BEIJING – China’s answer to Blockbuster has arrived.

The audiovisual industry decided recently to shift its focus away from sales and stress rentals instead, according to China Audio-Visual Assn. chief Liu Guoxiong.

The association has teamed up with the country’s national postal service to form the China Postal Audio-Visual Rental Co. Ltd.

The new company, approved by the Culture Ministry, plans to take advantage of the more than 60,000 post offices nationwide, which will act as a video rental chain. Software will be supplied by the association’s 300 members.

More than 200 postal offices in Nanjing, Hangzhou, Fuzhou and Liaoning province have already been chosen to adopt the new system on an experimental basis, with Shaanxi, Shandong, Hunan, Jilin, Hubei, Shanxi, Inner Mongolia, Hebei, Guizhou, Jiangxi and Henan provinces and Beijing and Shanghai to follow. The plan is to have a nationwide rental structure in place within five years.

According to official statistics, videocassette recorders are owned by a growing number of Chinese urban consumers. In Beijing, 20% of households own VCRs, while the number is 43% in Shanghai and 59% in Guangzhou.

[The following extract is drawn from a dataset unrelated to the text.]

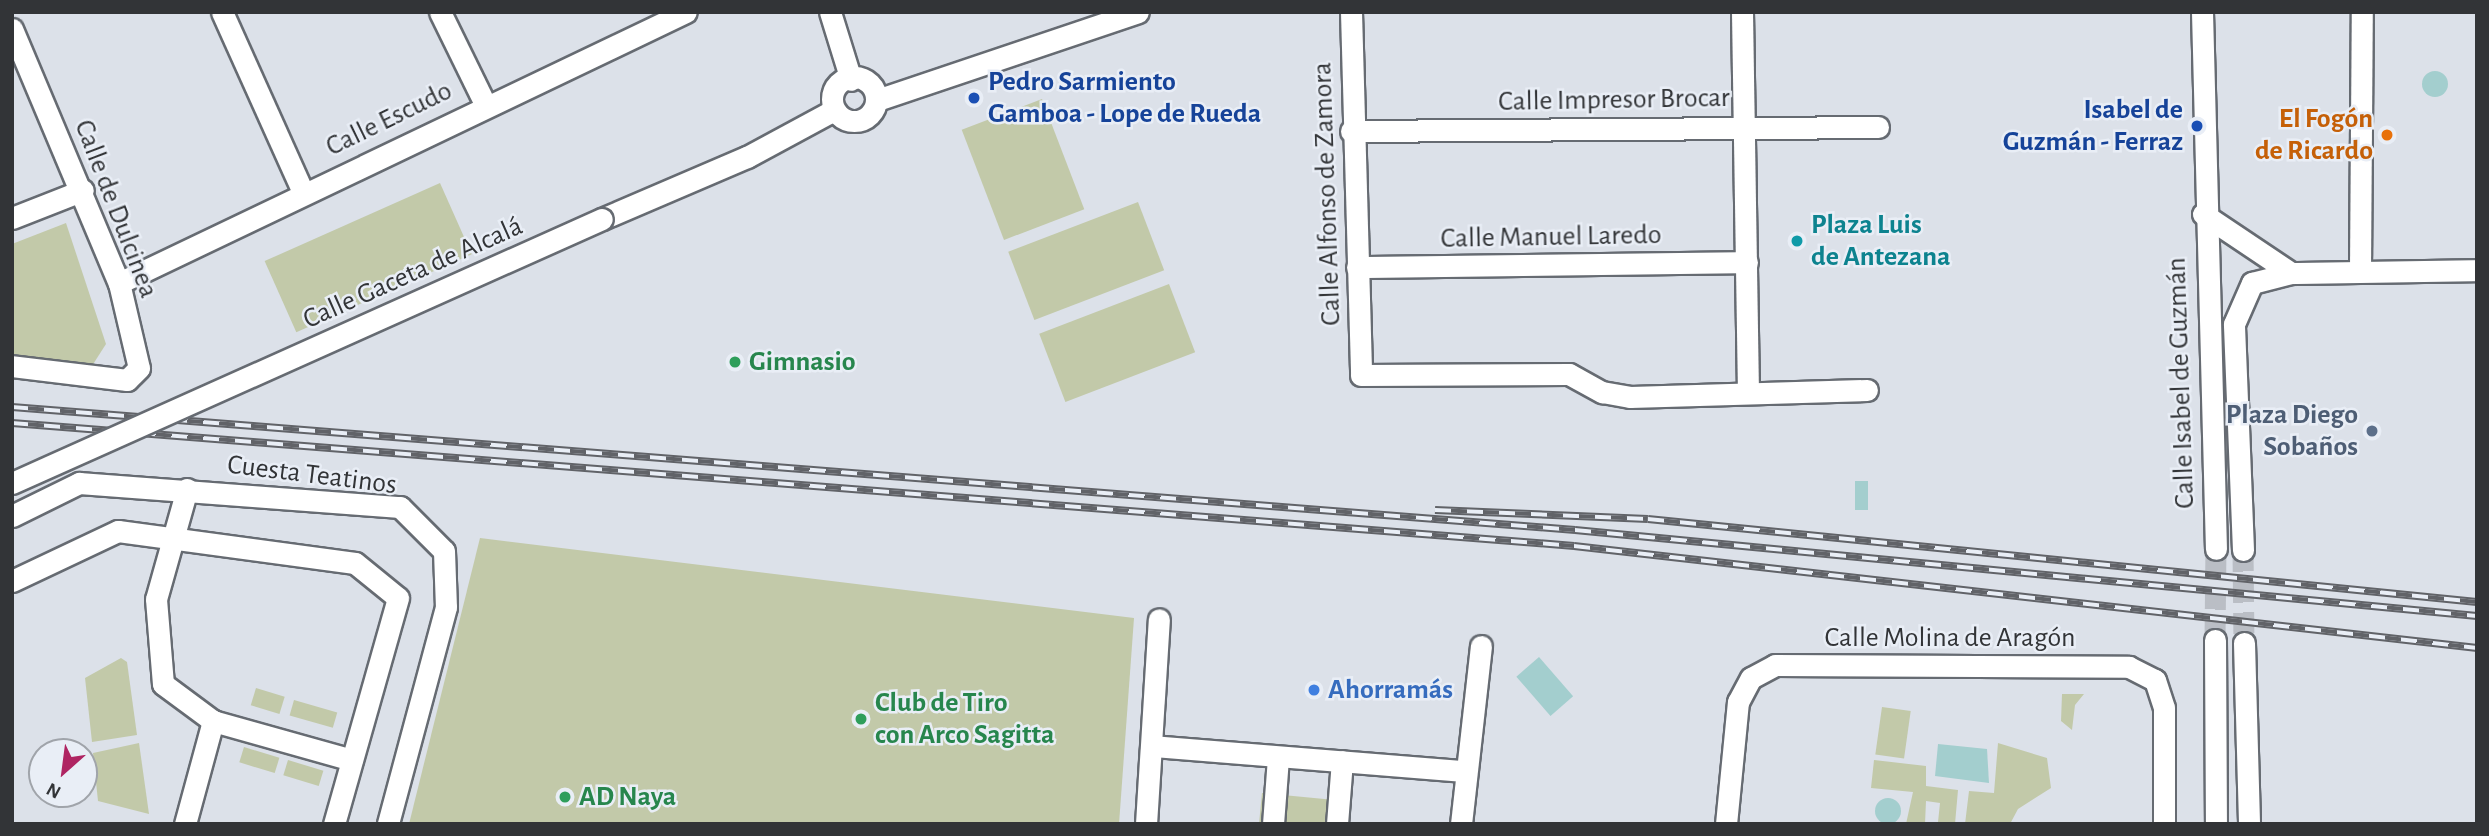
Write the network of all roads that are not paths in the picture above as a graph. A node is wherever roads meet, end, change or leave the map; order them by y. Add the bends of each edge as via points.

But most of the cassettes played on those VCRs are pirated. The government estimates that the 100,000 video rental stores and 50,000 commercial video exhibitors in China required at least 80 million cassettes in 1995, but the number of legitimate copies distributed that year was just 3.5 million.

Meanwhile, a newly adopted policy requires commercial video exhibitors to purchase their videos from authorized suppliers and prohibits them from screening videos intended solely for home viewing.

The decision, announced by Culture Minister Liu Zhongde, is aimed primarily at halting the illegal screening of imported videos. Liu added that all commercially screened videos must be approved by the state copyright authorities and have the Culture Ministry’s exhibition permit.

In addition, local authorities will be required to establish specialized video supply agencies in order to unify distribution channels. The distributors will be forbidden from supplying videos outside of their area.